▸ About this task: Reproduce the material verbatim, covering the stretch from its first line through the line that contains "0.105034, -0.225885, 1.276302]]", with both ends included.

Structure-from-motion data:
————

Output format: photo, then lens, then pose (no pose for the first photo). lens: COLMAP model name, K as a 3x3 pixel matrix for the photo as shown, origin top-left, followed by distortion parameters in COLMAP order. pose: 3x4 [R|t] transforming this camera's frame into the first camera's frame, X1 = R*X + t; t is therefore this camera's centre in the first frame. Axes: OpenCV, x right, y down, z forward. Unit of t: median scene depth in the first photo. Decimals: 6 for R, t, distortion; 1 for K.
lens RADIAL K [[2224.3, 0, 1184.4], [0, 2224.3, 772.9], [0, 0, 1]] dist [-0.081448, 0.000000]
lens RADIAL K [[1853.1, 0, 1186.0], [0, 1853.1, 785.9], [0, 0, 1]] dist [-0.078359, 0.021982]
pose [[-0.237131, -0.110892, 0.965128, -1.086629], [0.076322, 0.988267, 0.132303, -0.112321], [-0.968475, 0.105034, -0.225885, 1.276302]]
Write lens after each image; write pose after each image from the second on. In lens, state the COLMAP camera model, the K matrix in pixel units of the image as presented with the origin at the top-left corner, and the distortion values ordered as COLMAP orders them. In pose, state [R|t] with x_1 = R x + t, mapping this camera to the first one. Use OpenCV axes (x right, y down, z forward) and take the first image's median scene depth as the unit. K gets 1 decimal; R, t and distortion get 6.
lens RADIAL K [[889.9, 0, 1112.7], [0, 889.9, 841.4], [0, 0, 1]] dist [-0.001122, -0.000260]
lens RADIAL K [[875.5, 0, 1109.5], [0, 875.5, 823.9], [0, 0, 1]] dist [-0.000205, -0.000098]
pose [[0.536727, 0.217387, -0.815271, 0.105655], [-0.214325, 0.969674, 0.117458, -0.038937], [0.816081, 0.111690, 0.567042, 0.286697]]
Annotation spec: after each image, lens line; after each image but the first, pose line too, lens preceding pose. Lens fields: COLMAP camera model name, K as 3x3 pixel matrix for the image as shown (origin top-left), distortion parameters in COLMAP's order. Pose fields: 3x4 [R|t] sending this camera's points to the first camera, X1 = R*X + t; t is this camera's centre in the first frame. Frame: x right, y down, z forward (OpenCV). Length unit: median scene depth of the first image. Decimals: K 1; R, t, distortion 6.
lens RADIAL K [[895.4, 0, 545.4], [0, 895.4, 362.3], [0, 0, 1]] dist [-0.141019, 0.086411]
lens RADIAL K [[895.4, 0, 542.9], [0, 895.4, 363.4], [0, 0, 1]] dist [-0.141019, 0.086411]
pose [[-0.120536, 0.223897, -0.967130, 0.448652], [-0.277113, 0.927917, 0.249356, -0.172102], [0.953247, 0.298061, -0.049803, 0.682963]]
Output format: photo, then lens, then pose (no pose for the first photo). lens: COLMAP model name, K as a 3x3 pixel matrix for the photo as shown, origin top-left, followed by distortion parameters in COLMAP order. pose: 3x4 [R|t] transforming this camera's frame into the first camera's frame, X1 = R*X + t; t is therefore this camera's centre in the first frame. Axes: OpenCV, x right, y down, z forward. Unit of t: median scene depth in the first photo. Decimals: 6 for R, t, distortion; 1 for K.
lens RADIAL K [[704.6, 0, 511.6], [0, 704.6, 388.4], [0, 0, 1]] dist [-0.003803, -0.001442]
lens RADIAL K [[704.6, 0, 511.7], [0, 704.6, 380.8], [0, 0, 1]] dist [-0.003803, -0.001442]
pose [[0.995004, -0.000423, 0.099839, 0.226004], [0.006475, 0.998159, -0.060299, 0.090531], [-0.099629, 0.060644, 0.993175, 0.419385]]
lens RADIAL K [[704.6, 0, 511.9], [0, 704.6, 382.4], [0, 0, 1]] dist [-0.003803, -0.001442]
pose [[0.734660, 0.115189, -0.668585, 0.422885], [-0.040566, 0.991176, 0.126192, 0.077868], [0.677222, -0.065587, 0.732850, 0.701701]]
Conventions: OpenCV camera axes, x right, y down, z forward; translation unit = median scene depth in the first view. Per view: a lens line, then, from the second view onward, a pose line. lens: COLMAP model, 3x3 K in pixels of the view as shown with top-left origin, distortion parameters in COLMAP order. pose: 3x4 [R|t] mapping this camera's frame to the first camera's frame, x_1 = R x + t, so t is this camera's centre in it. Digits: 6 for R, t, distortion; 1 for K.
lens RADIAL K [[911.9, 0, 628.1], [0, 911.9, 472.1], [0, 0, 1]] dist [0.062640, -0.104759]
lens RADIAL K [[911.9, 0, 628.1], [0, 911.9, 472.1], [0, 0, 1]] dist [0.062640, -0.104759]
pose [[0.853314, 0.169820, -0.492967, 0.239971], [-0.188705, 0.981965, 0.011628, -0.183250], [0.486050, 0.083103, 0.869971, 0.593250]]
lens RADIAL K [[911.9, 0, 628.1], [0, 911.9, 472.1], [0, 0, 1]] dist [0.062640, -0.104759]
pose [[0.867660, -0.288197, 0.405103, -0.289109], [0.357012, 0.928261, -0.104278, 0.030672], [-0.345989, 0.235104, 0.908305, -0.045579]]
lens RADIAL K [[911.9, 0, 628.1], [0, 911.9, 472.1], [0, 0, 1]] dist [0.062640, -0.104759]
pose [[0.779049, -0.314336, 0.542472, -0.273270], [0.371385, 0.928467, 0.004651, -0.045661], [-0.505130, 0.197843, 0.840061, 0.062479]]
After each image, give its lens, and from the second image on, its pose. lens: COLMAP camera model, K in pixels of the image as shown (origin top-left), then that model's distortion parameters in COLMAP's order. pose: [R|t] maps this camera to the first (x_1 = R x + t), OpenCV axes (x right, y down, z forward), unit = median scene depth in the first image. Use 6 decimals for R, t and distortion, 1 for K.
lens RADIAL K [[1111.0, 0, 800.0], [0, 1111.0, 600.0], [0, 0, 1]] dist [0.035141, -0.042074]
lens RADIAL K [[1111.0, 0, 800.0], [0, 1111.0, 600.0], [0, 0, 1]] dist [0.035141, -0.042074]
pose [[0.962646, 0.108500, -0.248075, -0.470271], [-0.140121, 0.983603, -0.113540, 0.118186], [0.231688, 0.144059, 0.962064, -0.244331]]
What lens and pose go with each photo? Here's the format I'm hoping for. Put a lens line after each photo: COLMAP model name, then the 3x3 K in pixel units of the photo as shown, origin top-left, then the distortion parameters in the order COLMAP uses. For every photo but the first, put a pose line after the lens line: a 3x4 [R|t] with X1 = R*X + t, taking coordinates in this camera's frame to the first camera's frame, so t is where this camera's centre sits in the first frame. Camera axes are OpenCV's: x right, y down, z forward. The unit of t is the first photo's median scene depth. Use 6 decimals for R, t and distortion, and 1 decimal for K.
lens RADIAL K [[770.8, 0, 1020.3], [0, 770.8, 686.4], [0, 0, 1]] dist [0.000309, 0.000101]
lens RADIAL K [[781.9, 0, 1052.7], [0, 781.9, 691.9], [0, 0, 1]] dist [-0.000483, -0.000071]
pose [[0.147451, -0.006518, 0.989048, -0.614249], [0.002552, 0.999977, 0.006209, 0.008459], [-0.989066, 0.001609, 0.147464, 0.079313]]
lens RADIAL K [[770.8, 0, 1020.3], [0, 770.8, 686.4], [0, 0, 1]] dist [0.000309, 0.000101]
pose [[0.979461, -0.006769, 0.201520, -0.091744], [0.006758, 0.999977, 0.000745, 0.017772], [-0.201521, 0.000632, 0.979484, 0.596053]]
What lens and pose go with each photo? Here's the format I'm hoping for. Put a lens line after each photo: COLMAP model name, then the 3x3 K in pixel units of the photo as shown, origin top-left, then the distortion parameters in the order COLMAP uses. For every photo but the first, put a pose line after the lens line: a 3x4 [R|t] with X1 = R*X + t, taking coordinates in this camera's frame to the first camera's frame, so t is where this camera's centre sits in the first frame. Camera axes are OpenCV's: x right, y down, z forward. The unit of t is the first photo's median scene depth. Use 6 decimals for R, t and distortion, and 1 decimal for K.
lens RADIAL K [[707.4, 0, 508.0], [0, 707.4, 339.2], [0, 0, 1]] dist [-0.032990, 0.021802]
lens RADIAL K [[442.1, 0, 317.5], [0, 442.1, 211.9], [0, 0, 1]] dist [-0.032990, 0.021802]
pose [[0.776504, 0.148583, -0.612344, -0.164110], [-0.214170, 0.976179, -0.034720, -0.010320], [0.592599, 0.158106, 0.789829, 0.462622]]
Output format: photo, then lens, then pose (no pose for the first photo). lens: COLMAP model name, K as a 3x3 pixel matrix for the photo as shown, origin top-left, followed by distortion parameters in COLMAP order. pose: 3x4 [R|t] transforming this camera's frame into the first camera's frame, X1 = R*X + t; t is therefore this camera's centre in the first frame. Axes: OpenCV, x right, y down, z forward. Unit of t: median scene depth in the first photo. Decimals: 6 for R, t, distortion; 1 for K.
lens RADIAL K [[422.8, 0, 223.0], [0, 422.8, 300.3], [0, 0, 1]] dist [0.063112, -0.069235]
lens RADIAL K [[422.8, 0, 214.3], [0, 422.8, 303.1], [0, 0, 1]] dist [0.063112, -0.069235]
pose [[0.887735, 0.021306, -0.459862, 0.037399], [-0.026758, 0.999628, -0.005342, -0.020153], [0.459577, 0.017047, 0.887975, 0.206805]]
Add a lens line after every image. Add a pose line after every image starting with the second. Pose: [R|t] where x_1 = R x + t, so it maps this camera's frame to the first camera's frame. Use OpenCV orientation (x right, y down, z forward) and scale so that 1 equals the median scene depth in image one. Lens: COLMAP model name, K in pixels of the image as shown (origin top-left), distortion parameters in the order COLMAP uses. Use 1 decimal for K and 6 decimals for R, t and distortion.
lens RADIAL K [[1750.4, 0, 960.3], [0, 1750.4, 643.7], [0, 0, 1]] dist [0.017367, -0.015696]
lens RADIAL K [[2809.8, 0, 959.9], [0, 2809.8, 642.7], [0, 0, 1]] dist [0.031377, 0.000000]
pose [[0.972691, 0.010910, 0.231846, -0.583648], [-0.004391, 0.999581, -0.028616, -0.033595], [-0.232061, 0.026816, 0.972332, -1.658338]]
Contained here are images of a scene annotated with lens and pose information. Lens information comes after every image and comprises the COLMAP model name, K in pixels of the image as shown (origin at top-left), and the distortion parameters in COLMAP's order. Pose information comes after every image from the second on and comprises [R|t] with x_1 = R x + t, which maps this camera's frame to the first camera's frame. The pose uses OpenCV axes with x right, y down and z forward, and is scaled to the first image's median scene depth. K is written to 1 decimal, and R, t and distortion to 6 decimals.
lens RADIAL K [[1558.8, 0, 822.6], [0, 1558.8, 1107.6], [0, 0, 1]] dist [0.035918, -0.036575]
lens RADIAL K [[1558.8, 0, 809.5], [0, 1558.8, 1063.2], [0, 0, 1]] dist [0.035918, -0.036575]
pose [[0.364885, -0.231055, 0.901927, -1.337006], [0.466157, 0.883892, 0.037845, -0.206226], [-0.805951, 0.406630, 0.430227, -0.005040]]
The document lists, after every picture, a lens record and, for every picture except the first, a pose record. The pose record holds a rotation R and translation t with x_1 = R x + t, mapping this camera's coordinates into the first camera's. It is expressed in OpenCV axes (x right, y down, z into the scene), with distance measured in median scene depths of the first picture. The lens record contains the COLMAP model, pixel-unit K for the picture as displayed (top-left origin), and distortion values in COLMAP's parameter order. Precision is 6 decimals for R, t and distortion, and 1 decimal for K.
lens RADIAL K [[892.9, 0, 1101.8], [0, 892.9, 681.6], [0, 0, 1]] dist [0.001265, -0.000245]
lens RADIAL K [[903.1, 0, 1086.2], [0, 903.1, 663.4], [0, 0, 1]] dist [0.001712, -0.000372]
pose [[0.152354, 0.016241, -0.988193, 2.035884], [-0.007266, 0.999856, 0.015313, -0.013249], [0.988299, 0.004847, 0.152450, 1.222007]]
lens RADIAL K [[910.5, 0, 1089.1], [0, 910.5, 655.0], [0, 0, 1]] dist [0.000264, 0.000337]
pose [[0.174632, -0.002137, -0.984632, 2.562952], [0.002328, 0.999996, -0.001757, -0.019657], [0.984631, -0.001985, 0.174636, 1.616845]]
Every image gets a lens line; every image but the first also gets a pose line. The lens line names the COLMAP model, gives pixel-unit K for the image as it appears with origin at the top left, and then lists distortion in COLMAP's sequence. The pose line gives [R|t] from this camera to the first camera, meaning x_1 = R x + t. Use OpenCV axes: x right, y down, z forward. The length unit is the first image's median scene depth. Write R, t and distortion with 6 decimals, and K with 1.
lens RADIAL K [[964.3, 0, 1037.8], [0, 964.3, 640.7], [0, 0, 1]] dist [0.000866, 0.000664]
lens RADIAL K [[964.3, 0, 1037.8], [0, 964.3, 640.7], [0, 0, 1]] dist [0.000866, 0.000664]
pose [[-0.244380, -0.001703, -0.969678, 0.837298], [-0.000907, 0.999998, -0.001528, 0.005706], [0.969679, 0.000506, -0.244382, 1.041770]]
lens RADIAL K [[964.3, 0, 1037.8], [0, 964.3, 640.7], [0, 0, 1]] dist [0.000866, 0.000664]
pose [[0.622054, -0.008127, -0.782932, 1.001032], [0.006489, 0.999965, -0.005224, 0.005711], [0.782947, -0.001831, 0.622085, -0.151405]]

————

▸ Response to this task:
Output format: photo, then lens, then pose (no pose for the first photo). lens: COLMAP model name, K as a 3x3 pixel matrix for the photo as shown, origin top-left, followed by distortion parameters in COLMAP order. pose: 3x4 [R|t] transforming this camera's frame into the first camera's frame, X1 = R*X + t; t is therefore this camera's centre in the first frame. Axes: OpenCV, x right, y down, z forward. Unit of t: median scene depth in the first photo. Decimals: 6 for R, t, distortion; 1 for K.
lens RADIAL K [[2224.3, 0, 1184.4], [0, 2224.3, 772.9], [0, 0, 1]] dist [-0.081448, 0.000000]
lens RADIAL K [[1853.1, 0, 1186.0], [0, 1853.1, 785.9], [0, 0, 1]] dist [-0.078359, 0.021982]
pose [[-0.237131, -0.110892, 0.965128, -1.086629], [0.076322, 0.988267, 0.132303, -0.112321], [-0.968475, 0.105034, -0.225885, 1.276302]]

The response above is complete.